My heart beats faster at what he might say and what I might say in return. Did he do the crime? If so, will he confess? What about beyond the crime? Will he bring up how he screwed me over the night I was arrested? Does he have the balls to explain how he left me high and dry, and will he apologize for that? If he does, can I forgive him? Because I’ve struggled with that—forgiveness. It’s not something that occurs naturally for me.

Dominic angles his head so he’s looking at me, waiting for me to lock eyes with him, but I can’t. I watch the blonde as she walks the midway. She’s beautiful. Possibly the most beautiful girl who’s talked to me. When she smiled at me, it was like I was being warmed by the sun, and I was her only planet. What I envy is that she seems to know where she’s going, where she’s headed in life. I’ve never been so jealous of anyone.

“I’m going to make this up to you,” he says.

Sharp pain in the chest.
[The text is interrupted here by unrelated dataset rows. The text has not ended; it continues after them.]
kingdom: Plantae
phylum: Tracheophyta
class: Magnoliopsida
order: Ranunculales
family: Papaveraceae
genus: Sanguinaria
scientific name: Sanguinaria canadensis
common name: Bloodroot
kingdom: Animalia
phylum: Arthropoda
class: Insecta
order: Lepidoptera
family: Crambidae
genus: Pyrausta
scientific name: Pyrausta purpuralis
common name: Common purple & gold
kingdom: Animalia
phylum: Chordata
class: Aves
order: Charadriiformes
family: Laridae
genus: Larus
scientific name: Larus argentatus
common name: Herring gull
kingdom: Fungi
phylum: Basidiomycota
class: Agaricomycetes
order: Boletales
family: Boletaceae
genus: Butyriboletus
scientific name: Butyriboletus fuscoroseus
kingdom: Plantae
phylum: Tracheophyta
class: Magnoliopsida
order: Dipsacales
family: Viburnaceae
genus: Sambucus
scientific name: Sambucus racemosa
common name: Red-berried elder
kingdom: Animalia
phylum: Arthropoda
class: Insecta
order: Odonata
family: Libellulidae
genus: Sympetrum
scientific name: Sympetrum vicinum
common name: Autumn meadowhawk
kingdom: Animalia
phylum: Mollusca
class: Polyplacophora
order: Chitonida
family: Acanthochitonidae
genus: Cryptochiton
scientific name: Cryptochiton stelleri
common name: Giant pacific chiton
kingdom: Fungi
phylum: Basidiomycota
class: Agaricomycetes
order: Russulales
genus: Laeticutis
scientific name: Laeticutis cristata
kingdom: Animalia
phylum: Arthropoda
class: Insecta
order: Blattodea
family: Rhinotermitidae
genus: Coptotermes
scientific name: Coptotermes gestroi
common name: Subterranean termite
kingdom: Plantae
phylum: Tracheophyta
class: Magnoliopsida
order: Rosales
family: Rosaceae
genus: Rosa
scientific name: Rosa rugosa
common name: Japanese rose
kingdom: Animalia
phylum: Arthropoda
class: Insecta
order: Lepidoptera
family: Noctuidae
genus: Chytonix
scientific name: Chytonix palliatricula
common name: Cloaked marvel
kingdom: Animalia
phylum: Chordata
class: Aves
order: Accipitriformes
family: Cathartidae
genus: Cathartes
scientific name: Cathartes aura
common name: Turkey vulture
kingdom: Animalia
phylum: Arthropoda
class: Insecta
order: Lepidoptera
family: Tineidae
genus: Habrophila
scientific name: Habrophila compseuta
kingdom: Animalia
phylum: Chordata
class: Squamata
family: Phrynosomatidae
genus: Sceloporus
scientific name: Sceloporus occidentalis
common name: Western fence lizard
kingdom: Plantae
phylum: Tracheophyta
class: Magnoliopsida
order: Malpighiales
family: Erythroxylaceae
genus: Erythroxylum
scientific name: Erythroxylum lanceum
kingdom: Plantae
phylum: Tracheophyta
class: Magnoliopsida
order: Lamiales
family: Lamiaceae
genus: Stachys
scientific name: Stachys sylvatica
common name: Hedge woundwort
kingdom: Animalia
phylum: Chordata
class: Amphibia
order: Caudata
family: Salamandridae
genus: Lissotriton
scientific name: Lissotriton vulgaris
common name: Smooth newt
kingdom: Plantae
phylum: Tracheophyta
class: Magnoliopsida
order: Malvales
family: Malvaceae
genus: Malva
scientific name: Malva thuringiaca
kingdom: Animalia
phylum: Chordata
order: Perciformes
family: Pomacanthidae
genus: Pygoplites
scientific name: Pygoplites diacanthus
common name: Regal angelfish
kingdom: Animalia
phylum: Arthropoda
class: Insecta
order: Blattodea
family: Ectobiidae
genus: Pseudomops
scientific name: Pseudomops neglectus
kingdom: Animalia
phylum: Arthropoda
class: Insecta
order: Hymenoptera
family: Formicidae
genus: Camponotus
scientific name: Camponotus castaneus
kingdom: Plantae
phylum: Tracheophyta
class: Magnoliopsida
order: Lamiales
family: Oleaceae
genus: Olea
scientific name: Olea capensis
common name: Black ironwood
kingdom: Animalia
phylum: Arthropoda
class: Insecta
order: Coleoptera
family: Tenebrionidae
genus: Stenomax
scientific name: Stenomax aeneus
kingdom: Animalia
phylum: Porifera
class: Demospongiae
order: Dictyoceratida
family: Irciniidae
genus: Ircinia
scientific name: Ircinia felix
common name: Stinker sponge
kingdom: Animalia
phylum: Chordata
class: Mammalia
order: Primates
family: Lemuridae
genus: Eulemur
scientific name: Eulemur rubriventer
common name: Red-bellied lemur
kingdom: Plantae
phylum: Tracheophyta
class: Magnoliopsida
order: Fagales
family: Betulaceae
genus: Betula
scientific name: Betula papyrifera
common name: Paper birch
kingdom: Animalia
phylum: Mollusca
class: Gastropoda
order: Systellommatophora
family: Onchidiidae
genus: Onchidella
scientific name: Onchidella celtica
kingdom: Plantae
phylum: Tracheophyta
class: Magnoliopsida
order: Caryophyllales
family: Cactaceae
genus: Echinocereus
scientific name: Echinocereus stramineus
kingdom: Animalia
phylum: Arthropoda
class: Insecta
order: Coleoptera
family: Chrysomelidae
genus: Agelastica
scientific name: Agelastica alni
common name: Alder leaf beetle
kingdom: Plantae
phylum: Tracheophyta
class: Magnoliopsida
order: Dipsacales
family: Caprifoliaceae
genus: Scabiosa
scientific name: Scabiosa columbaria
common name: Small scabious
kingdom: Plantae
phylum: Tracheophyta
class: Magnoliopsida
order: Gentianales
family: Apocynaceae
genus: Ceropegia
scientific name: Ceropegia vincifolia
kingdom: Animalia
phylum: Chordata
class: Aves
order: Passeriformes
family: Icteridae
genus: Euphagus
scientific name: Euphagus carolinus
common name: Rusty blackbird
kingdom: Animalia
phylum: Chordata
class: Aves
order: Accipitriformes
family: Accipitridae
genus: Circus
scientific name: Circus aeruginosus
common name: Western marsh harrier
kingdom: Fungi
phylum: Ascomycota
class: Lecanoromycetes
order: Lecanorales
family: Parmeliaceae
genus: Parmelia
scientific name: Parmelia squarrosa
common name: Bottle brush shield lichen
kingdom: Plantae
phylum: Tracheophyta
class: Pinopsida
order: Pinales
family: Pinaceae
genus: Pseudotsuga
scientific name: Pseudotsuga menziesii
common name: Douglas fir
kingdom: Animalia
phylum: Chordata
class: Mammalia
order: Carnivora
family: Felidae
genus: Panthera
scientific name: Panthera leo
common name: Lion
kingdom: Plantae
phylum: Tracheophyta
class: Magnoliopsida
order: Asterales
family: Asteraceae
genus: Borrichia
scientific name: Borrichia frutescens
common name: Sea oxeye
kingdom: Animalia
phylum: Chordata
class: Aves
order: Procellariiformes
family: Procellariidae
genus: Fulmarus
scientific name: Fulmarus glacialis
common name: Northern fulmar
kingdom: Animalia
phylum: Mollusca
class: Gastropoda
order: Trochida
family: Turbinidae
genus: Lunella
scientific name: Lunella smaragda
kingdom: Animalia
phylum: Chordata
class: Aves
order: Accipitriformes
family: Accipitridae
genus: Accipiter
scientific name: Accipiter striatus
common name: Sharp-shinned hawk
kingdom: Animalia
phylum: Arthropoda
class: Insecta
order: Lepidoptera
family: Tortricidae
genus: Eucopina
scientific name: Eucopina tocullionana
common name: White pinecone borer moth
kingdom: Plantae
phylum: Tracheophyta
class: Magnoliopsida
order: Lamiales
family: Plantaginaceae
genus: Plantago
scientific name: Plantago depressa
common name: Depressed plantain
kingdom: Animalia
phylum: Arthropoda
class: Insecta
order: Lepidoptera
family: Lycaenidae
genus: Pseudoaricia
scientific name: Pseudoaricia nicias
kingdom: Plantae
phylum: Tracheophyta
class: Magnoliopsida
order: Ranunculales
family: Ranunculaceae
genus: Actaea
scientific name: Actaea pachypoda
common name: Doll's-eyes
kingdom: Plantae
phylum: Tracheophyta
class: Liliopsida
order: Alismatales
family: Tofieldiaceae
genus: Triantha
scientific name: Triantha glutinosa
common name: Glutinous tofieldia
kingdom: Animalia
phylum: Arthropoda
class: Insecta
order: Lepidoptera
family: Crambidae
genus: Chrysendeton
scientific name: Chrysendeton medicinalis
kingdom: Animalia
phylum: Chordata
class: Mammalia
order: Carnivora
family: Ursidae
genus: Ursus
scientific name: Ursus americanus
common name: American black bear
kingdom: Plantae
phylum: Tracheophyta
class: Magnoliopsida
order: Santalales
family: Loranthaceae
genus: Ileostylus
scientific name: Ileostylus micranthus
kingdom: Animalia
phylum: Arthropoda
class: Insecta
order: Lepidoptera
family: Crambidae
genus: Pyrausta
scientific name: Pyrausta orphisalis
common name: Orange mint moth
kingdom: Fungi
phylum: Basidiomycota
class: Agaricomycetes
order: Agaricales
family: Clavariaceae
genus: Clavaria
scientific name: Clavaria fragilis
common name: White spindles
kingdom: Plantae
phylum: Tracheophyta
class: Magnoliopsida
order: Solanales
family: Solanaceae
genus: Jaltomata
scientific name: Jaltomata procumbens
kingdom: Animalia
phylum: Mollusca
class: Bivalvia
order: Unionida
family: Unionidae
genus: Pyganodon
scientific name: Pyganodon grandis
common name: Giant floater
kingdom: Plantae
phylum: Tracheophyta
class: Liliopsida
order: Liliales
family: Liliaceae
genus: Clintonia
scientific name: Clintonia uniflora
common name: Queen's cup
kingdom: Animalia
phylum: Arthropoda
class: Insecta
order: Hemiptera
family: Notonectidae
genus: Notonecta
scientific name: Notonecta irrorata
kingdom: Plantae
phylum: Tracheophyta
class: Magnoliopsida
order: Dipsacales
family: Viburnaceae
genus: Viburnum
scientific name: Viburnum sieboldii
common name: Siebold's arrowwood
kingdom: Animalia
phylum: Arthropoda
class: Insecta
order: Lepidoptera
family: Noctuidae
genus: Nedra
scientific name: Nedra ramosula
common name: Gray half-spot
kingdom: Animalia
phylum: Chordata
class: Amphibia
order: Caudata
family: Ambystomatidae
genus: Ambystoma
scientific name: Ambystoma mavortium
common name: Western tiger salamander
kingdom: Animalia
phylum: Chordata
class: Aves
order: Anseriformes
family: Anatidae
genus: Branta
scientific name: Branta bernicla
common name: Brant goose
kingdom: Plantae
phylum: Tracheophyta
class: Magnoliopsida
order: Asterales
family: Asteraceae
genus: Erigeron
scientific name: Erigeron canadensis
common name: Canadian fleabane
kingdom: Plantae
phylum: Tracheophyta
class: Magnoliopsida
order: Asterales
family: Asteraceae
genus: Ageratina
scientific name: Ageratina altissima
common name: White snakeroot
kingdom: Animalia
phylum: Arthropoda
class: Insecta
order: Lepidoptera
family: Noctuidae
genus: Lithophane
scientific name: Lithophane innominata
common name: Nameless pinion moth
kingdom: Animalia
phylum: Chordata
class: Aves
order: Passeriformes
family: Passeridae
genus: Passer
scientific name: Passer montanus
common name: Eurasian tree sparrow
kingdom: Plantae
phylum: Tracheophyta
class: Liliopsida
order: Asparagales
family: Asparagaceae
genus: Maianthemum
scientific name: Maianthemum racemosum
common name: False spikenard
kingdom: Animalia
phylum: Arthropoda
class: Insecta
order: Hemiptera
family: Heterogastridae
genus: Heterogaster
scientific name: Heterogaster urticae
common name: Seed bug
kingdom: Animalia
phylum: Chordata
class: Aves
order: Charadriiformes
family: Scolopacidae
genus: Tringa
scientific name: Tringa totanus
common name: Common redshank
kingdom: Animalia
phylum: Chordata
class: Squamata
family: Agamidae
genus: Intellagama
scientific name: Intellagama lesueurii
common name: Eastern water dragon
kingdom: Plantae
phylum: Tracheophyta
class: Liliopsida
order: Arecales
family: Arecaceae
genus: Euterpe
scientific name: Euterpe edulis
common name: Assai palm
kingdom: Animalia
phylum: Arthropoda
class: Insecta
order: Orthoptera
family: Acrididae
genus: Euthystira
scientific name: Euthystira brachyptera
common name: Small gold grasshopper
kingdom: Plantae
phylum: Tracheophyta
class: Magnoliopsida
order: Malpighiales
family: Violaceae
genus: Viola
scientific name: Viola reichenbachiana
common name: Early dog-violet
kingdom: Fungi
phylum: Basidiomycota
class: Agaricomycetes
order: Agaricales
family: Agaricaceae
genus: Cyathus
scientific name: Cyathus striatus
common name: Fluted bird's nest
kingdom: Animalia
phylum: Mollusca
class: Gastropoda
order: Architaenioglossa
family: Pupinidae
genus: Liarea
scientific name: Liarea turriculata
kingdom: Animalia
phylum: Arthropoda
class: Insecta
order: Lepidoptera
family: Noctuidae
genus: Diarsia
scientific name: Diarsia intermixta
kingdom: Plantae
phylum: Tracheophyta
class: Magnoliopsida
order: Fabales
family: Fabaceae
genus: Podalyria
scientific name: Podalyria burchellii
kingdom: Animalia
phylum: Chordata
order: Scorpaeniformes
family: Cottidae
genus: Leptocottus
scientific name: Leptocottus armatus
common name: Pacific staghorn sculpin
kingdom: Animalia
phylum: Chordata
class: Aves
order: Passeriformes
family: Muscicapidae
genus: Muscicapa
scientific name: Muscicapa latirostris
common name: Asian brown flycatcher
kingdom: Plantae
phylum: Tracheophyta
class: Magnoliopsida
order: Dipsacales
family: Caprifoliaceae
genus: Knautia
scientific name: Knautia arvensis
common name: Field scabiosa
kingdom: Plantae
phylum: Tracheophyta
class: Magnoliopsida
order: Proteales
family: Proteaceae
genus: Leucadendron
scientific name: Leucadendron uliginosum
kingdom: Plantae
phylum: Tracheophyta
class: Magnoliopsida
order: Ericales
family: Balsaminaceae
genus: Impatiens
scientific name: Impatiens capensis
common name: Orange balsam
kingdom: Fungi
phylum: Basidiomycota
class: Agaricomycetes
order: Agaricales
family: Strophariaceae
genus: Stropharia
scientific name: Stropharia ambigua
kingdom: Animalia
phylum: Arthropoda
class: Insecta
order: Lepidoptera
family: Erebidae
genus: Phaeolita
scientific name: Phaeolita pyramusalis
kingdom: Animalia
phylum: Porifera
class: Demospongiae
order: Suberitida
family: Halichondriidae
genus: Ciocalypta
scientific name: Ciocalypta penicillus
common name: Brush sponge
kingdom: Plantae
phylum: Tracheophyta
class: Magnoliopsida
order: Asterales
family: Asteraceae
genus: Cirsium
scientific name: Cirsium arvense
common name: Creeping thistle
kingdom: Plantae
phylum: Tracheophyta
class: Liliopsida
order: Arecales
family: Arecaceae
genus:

Of all the ways I saw this moment playing out, those weren’t the words I imagined. It’s not an apology for leaving me behind. It’s not an admittance of guilt. It’s a promise.

In my final therapy session in the woods, sitting next to a bonfire I created, my therapist asked what would help me transition back into the real world. I told him I needed the truth. He told me there’s no such thing, but he did tell me that forgiveness was real.

Forgiveness. In my mind, forgiveness and the truth go hand in hand.

“Why did you leave me behind that night?” I ask because I’ve waited a year for that answer, and I can’t wait anymore. Not if Dominic and I are going to be friends again. “We had a pact—never leave one of us behind, and you left. Why?”

“I thought you went home.”

“I didn’t, and you need to admit you didn’t try to find me. Something big had to have happened for you to have ditched me. What was it?” Or did he really think I was gone from the store and saw that as his opportunity to rob it?

“Dominic!” Kellen calls, and she’s juggling several drinks. “I need help.”